[SOURCE]
Again, due to the number of pages, eCommerce SEO audits are generally larger and more time-consuming undertakings than audits in other industries. 

The aspects that are likely to come under the most scrutiny are those that specifically relate to how easy pages are to find and navigate, both from the perspective of search engine crawlers and that of site visitors. These include:

  • Site structure
  • Mobile-friendliness
  • URL structure
  • Metadata
  • Keyword targeting
  • Page speed
  • UX

This is by no means an exhaustive list, merely the highest priorities. 

It’s also worth noting that the aim of a technical SEO audit is not merely to catch and repair errors, but to spot opportunities. These might arise from keywords you’re already ranking for without trying, or from competitor analysis and content gaps. 

On-page eCommerce SEO

Right, let’s get down to business. On-page SEO, also called on-site SEO, deals with all the pages hosted on your domain. Due to the number of pages eCommerce websites typically have, this often takes up the lion’s share of the work.

Some of the main areas addressed in on-page eCommerce SEO are:

  • Technical SEO
  • Site architecture
  • Internal linking
  • Keyword targeting
  • Page experience
  • Content writing
  • Conversion rate optimisation (CRO)

SEOs also liaise with web developers and designers to keep your website looking and performing its best. 

TECHNICAL SEO

In layman’s terms, technical SEO deals with how your website is built. Your site can look great from a design perspective and have great, keyword-optimised content, but if the back end is all screwy, it won’t perform properly and, crucially, it won’t rank in search engines. 

Neglecting technical SEO leaves you at risk of being invisible to search engine crawlers like Googlebot, which effectively means you don’t exist to them: you won’t get indexed and won’t appear in search results. You might also be at risk of landing yourself a Google penalty out of sheer ignorance, which could cost time and money to fix.

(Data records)
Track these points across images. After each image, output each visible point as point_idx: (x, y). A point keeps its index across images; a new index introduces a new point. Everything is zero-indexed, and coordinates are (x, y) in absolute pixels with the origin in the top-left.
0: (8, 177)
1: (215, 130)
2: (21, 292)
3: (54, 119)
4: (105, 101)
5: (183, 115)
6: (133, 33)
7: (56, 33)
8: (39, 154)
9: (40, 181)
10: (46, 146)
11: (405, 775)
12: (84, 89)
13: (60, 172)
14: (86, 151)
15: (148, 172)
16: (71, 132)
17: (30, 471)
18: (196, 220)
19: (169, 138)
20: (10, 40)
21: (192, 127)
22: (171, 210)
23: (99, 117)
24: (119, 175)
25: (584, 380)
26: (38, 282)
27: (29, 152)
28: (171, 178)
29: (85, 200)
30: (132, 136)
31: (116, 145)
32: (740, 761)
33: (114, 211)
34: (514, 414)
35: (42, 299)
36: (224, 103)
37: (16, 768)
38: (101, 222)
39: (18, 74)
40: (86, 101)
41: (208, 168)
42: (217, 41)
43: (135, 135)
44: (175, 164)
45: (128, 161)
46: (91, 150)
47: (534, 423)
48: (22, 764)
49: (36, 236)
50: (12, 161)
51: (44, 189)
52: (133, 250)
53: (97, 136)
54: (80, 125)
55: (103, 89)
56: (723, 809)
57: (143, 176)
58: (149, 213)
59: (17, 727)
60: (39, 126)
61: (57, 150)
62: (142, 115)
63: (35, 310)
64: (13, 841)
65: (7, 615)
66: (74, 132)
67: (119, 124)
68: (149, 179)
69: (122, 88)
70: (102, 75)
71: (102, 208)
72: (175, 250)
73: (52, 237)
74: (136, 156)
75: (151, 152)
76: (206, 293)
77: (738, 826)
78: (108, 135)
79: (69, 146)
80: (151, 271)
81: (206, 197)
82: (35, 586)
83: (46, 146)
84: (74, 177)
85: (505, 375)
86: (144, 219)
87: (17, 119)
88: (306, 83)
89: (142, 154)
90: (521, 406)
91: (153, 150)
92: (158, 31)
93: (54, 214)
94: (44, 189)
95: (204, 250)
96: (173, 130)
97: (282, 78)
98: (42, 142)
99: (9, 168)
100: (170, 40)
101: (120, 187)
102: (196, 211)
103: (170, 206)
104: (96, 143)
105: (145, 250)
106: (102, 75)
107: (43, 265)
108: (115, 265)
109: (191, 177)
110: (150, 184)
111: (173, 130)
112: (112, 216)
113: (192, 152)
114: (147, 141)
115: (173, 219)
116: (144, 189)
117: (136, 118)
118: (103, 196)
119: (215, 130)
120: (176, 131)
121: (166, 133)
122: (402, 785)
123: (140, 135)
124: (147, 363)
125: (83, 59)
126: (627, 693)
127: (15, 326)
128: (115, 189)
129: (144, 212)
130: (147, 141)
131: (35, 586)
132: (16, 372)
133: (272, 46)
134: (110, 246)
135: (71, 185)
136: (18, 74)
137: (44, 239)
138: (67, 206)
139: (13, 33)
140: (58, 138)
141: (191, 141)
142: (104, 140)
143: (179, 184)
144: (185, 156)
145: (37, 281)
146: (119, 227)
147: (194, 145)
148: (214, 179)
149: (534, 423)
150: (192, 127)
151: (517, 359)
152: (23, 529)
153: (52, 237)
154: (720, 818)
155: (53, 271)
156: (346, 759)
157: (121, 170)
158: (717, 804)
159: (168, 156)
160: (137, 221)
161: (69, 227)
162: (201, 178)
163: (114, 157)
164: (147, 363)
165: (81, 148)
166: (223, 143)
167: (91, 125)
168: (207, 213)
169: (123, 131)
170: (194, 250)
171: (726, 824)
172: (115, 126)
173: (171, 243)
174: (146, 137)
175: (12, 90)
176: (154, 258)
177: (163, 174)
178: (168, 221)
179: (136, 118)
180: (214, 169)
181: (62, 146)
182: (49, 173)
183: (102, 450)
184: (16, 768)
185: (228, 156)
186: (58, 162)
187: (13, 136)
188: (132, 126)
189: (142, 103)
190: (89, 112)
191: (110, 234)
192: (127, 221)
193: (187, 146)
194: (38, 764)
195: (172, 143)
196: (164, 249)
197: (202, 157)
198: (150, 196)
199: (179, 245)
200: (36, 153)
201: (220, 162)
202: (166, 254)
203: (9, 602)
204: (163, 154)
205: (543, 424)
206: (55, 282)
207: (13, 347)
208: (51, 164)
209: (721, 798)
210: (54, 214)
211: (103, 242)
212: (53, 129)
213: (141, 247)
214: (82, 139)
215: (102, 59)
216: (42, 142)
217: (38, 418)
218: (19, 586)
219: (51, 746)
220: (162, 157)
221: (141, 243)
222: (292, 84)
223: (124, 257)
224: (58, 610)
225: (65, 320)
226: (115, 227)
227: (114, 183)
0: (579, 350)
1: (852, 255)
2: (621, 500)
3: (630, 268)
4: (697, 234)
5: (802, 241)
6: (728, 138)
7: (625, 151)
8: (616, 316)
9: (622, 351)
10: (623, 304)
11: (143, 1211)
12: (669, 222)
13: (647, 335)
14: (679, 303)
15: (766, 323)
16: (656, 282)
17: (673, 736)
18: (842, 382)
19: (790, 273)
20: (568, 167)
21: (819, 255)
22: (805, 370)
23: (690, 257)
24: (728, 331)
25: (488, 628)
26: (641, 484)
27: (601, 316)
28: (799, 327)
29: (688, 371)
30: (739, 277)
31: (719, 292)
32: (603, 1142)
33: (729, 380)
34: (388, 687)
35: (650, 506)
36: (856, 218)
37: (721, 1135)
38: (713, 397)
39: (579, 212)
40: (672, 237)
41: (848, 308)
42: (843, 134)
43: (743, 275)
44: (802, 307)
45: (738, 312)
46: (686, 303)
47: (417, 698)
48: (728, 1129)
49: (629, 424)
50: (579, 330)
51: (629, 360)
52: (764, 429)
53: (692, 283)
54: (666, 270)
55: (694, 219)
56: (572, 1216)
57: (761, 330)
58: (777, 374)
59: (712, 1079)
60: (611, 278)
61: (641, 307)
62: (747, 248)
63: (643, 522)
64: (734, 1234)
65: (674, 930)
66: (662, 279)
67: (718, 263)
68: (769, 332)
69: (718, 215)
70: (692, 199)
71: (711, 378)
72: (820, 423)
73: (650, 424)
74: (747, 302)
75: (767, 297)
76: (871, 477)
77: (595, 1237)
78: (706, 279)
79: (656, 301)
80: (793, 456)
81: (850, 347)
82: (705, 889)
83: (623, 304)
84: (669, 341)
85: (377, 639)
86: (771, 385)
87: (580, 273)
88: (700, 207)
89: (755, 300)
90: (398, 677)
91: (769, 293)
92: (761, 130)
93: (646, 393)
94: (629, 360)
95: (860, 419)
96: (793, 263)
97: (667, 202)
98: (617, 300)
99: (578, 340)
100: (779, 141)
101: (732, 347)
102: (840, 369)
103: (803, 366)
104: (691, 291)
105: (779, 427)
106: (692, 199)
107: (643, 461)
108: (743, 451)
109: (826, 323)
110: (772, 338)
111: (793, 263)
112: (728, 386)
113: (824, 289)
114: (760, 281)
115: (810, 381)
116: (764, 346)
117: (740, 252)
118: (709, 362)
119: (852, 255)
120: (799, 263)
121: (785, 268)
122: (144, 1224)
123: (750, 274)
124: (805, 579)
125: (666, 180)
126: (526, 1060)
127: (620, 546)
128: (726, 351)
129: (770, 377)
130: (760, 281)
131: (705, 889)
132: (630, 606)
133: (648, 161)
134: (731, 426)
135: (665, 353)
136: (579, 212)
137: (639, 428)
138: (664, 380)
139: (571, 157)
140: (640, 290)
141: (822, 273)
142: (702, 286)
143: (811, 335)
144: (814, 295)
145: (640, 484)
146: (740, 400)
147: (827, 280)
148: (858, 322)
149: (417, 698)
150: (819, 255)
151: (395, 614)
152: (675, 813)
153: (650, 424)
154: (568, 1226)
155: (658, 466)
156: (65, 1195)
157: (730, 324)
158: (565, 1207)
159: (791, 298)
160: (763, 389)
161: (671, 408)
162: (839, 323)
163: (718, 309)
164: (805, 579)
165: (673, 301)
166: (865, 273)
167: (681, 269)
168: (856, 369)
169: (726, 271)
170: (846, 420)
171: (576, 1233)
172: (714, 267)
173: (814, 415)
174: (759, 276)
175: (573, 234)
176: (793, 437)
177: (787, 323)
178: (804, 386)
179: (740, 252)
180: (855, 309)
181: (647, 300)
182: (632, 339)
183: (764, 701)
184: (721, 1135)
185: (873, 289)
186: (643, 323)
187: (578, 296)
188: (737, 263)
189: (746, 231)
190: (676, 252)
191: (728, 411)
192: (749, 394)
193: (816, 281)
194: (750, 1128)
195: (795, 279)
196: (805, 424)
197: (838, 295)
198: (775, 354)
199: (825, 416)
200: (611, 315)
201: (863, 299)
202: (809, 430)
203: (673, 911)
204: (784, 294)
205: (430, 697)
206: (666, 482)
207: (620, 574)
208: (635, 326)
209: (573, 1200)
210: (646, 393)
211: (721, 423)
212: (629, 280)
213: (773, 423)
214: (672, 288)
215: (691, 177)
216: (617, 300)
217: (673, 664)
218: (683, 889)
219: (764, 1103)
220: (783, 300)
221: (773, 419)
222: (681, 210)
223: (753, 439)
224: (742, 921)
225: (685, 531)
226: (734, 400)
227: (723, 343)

[WRITTEN EXERCISE 1]
Quote the eCommerce SEO passage between "It’s also worth" and "of the work.", inclusive.
[WRITTEN EXERCISE 2]
Continue the eCommerce SEO passage from its last sentence.

[WRITTEN RESPONSE 1]
It’s also worth noting that the aim of a technical SEO audit is not merely to catch and repair errors, but to spot opportunities. These might arise from keywords you’re already ranking for without trying, or from competitor analysis and content gaps. 

On-page eCommerce SEO

Right, let’s get down to business. On-page SEO, also called on-site SEO, deals with all the pages hosted on your domain. Due to the number of pages eCommerce websites typically have, this often takes up the lion’s share of the work.

[WRITTEN RESPONSE 2]
Technical SEO covers a whole host of web development, coding and site structure elements, but its basic purpose is to make sure your site is fast, easy to navigate and in line with search engine guidelines. It is a highly specialised area of SEO and should only be done by an expert. 

SITE ARCHITECTURE

The structure or architecture of your eCommerce website is both one of the most complex and one of the most important parts of your on-site eCommerce SEO strategy, and it gets more complicated the more products and categories you have on your site. 

More often than not, poorly optimised websites have far too many category and subcategory pages for users and search engine crawlers to navigate, making it difficult to retain customers and ensure all your pages are indexed. 

The basic rule of eCommerce website architecture is that you should be able to navigate from the homepage to any product page within three clicks. Proper, keyword-targeted categorisation and on-page product filtering help enormously in achieving this. 

INTERNAL LINKS

Related to site architecture, internal links are extremely important when it comes to getting your pages indexed and ranked by search engines. They are how crawlers or ‘spiders’ such as Googlebot navigate your website: by jumping from one URL, such as your homepage, to another that it links to, such as a category page.

Think of your website as a tree. If technical SEO makes up the roots and your homepage is the trunk, then all the category pages, product pages, blogs and informational landing pages are the branches. Crucially, they are all connected. If a page isn’t linked to from at least one other page on the site, it is ‘orphaned’ and cannot be found by a crawler. 

Again, because of the number of pages typically at play on eCommerce sites, internal linking is something that needs to be carefully thought out and implemented as part of your on-site strategy. 

KEYWORD RESEARCH AND TARGETING

This is where the real competition begins. Generally speaking—as there are obviously many different sub-sectors of online retail—eCommerce keywords with commercial intent are some of the most competitive out there. Everyone in your niche is trying to rank for them, but only ten can make the first page.

It is crucial to choose the right keywords, and this is where a lot of people slip up. To some business owners, the ‘right’ keyword is the one with the highest monthly search volume. Now, first things first: the most important factors in choosing keywords are relevancy and search intent. The content on the page—in this case, your products—has to match what the user is looking for, or you don’t stand a chance.

Then, when it comes to volume, be mindful of your competition. If you have the domain authority to compete with household name brands for the top positions, then go for it! If not, you might be better targeting longer tail keywords with less volume, which will win you higher rankings and more traffic.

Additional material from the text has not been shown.